_Instructions to follow_
Could you put each line of the records below into a JSON list of strings, one string per line and no blank lines?
____________________
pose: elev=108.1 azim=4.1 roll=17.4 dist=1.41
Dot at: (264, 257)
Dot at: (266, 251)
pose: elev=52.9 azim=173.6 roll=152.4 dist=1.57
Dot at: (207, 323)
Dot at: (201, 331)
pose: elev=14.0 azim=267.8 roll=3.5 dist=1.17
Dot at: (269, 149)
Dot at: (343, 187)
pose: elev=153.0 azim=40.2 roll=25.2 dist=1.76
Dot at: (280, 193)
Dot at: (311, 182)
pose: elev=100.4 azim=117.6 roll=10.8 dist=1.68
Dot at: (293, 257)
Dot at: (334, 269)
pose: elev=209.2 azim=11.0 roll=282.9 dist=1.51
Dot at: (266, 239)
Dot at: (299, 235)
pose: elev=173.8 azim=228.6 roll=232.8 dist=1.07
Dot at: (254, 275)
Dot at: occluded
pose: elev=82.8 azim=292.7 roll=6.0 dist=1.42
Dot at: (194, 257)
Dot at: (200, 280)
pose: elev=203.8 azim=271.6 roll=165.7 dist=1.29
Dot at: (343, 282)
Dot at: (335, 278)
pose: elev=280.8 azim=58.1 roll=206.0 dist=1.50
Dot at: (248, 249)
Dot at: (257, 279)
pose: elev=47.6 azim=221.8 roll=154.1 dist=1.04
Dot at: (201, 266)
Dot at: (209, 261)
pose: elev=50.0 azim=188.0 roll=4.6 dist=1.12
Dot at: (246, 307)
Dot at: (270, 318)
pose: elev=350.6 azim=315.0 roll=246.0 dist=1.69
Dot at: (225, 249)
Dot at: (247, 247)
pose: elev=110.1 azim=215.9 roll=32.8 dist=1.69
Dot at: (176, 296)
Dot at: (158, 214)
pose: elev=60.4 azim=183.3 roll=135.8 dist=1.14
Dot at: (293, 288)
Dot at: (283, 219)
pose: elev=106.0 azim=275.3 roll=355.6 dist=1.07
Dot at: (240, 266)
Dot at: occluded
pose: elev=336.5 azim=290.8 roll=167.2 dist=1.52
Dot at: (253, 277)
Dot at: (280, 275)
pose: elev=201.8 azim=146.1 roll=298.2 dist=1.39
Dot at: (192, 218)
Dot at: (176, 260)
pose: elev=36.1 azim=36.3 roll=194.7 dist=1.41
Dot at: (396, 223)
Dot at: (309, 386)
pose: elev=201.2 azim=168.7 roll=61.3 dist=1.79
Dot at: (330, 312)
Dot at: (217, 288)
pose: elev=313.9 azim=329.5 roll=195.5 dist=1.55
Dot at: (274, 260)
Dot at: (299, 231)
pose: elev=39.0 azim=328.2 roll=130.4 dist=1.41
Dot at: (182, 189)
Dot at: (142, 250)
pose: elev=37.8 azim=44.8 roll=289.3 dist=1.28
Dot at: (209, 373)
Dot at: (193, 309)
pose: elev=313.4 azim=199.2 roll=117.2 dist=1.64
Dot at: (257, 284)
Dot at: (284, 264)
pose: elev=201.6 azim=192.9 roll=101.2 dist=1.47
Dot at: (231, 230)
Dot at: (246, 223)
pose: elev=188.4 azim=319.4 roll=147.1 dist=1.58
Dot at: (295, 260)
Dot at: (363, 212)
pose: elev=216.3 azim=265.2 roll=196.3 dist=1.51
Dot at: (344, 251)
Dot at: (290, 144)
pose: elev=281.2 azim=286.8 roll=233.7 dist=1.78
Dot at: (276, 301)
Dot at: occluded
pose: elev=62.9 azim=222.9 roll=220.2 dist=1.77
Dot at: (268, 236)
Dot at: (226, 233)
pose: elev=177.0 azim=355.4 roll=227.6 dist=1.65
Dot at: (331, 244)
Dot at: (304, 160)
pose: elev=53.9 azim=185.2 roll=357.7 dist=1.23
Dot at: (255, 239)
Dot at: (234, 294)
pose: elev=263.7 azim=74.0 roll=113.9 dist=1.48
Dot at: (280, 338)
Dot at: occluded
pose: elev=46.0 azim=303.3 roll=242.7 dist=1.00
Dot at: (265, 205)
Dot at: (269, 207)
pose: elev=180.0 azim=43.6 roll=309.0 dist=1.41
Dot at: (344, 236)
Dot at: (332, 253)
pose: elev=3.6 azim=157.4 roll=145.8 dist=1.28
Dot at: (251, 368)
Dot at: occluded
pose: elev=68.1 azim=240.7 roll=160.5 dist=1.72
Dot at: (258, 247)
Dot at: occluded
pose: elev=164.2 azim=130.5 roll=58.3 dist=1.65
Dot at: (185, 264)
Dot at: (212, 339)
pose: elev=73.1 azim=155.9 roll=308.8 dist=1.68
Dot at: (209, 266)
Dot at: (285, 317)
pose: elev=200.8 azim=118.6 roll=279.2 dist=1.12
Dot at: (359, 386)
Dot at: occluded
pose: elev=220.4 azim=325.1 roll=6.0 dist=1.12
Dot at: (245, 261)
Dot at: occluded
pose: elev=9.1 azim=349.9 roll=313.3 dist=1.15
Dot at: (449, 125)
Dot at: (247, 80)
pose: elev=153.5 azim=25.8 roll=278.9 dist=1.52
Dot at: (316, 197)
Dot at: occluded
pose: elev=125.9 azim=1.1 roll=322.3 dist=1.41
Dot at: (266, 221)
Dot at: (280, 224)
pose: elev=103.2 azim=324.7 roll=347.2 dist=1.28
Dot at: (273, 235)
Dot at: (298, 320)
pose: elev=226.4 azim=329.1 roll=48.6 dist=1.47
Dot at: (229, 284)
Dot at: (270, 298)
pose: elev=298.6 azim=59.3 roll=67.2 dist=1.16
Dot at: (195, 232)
____________________
_The reply_
[
  "pose: elev=108.1 azim=4.1 roll=17.4 dist=1.41",
  "Dot at: (264, 257)",
  "Dot at: (266, 251)",
  "pose: elev=52.9 azim=173.6 roll=152.4 dist=1.57",
  "Dot at: (207, 323)",
  "Dot at: (201, 331)",
  "pose: elev=14.0 azim=267.8 roll=3.5 dist=1.17",
  "Dot at: (269, 149)",
  "Dot at: (343, 187)",
  "pose: elev=153.0 azim=40.2 roll=25.2 dist=1.76",
  "Dot at: (280, 193)",
  "Dot at: (311, 182)",
  "pose: elev=100.4 azim=117.6 roll=10.8 dist=1.68",
  "Dot at: (293, 257)",
  "Dot at: (334, 269)",
  "pose: elev=209.2 azim=11.0 roll=282.9 dist=1.51",
  "Dot at: (266, 239)",
  "Dot at: (299, 235)",
  "pose: elev=173.8 azim=228.6 roll=232.8 dist=1.07",
  "Dot at: (254, 275)",
  "Dot at: occluded",
  "pose: elev=82.8 azim=292.7 roll=6.0 dist=1.42",
  "Dot at: (194, 257)",
  "Dot at: (200, 280)",
  "pose: elev=203.8 azim=271.6 roll=165.7 dist=1.29",
  "Dot at: (343, 282)",
  "Dot at: (335, 278)",
  "pose: elev=280.8 azim=58.1 roll=206.0 dist=1.50",
  "Dot at: (248, 249)",
  "Dot at: (257, 279)",
  "pose: elev=47.6 azim=221.8 roll=154.1 dist=1.04",
  "Dot at: (201, 266)",
  "Dot at: (209, 261)",
  "pose: elev=50.0 azim=188.0 roll=4.6 dist=1.12",
  "Dot at: (246, 307)",
  "Dot at: (270, 318)",
  "pose: elev=350.6 azim=315.0 roll=246.0 dist=1.69",
  "Dot at: (225, 249)",
  "Dot at: (247, 247)",
  "pose: elev=110.1 azim=215.9 roll=32.8 dist=1.69",
  "Dot at: (176, 296)",
  "Dot at: (158, 214)",
  "pose: elev=60.4 azim=183.3 roll=135.8 dist=1.14",
  "Dot at: (293, 288)",
  "Dot at: (283, 219)",
  "pose: elev=106.0 azim=275.3 roll=355.6 dist=1.07",
  "Dot at: (240, 266)",
  "Dot at: occluded",
  "pose: elev=336.5 azim=290.8 roll=167.2 dist=1.52",
  "Dot at: (253, 277)",
  "Dot at: (280, 275)",
  "pose: elev=201.8 azim=146.1 roll=298.2 dist=1.39",
  "Dot at: (192, 218)",
  "Dot at: (176, 260)",
  "pose: elev=36.1 azim=36.3 roll=194.7 dist=1.41",
  "Dot at: (396, 223)",
  "Dot at: (309, 386)",
  "pose: elev=201.2 azim=168.7 roll=61.3 dist=1.79",
  "Dot at: (330, 312)",
  "Dot at: (217, 288)",
  "pose: elev=313.9 azim=329.5 roll=195.5 dist=1.55",
  "Dot at: (274, 260)",
  "Dot at: (299, 231)",
  "pose: elev=39.0 azim=328.2 roll=130.4 dist=1.41",
  "Dot at: (182, 189)",
  "Dot at: (142, 250)",
  "pose: elev=37.8 azim=44.8 roll=289.3 dist=1.28",
  "Dot at: (209, 373)",
  "Dot at: (193, 309)",
  "pose: elev=313.4 azim=199.2 roll=117.2 dist=1.64",
  "Dot at: (257, 284)",
  "Dot at: (284, 264)",
  "pose: elev=201.6 azim=192.9 roll=101.2 dist=1.47",
  "Dot at: (231, 230)",
  "Dot at: (246, 223)",
  "pose: elev=188.4 azim=319.4 roll=147.1 dist=1.58",
  "Dot at: (295, 260)",
  "Dot at: (363, 212)",
  "pose: elev=216.3 azim=265.2 roll=196.3 dist=1.51",
  "Dot at: (344, 251)",
  "Dot at: (290, 144)",
  "pose: elev=281.2 azim=286.8 roll=233.7 dist=1.78",
  "Dot at: (276, 301)",
  "Dot at: occluded",
  "pose: elev=62.9 azim=222.9 roll=220.2 dist=1.77",
  "Dot at: (268, 236)",
  "Dot at: (226, 233)",
  "pose: elev=177.0 azim=355.4 roll=227.6 dist=1.65",
  "Dot at: (331, 244)",
  "Dot at: (304, 160)",
  "pose: elev=53.9 azim=185.2 roll=357.7 dist=1.23",
  "Dot at: (255, 239)",
  "Dot at: (234, 294)",
  "pose: elev=263.7 azim=74.0 roll=113.9 dist=1.48",
  "Dot at: (280, 338)",
  "Dot at: occluded",
  "pose: elev=46.0 azim=303.3 roll=242.7 dist=1.00",
  "Dot at: (265, 205)",
  "Dot at: (269, 207)",
  "pose: elev=180.0 azim=43.6 roll=309.0 dist=1.41",
  "Dot at: (344, 236)",
  "Dot at: (332, 253)",
  "pose: elev=3.6 azim=157.4 roll=145.8 dist=1.28",
  "Dot at: (251, 368)",
  "Dot at: occluded",
  "pose: elev=68.1 azim=240.7 roll=160.5 dist=1.72",
  "Dot at: (258, 247)",
  "Dot at: occluded",
  "pose: elev=164.2 azim=130.5 roll=58.3 dist=1.65",
  "Dot at: (185, 264)",
  "Dot at: (212, 339)",
  "pose: elev=73.1 azim=155.9 roll=308.8 dist=1.68",
  "Dot at: (209, 266)",
  "Dot at: (285, 317)",
  "pose: elev=200.8 azim=118.6 roll=279.2 dist=1.12",
  "Dot at: (359, 386)",
  "Dot at: occluded",
  "pose: elev=220.4 azim=325.1 roll=6.0 dist=1.12",
  "Dot at: (245, 261)",
  "Dot at: occluded",
  "pose: elev=9.1 azim=349.9 roll=313.3 dist=1.15",
  "Dot at: (449, 125)",
  "Dot at: (247, 80)",
  "pose: elev=153.5 azim=25.8 roll=278.9 dist=1.52",
  "Dot at: (316, 197)",
  "Dot at: occluded",
  "pose: elev=125.9 azim=1.1 roll=322.3 dist=1.41",
  "Dot at: (266, 221)",
  "Dot at: (280, 224)",
  "pose: elev=103.2 azim=324.7 roll=347.2 dist=1.28",
  "Dot at: (273, 235)",
  "Dot at: (298, 320)",
  "pose: elev=226.4 azim=329.1 roll=48.6 dist=1.47",
  "Dot at: (229, 284)",
  "Dot at: (270, 298)",
  "pose: elev=298.6 azim=59.3 roll=67.2 dist=1.16",
  "Dot at: (195, 232)"
]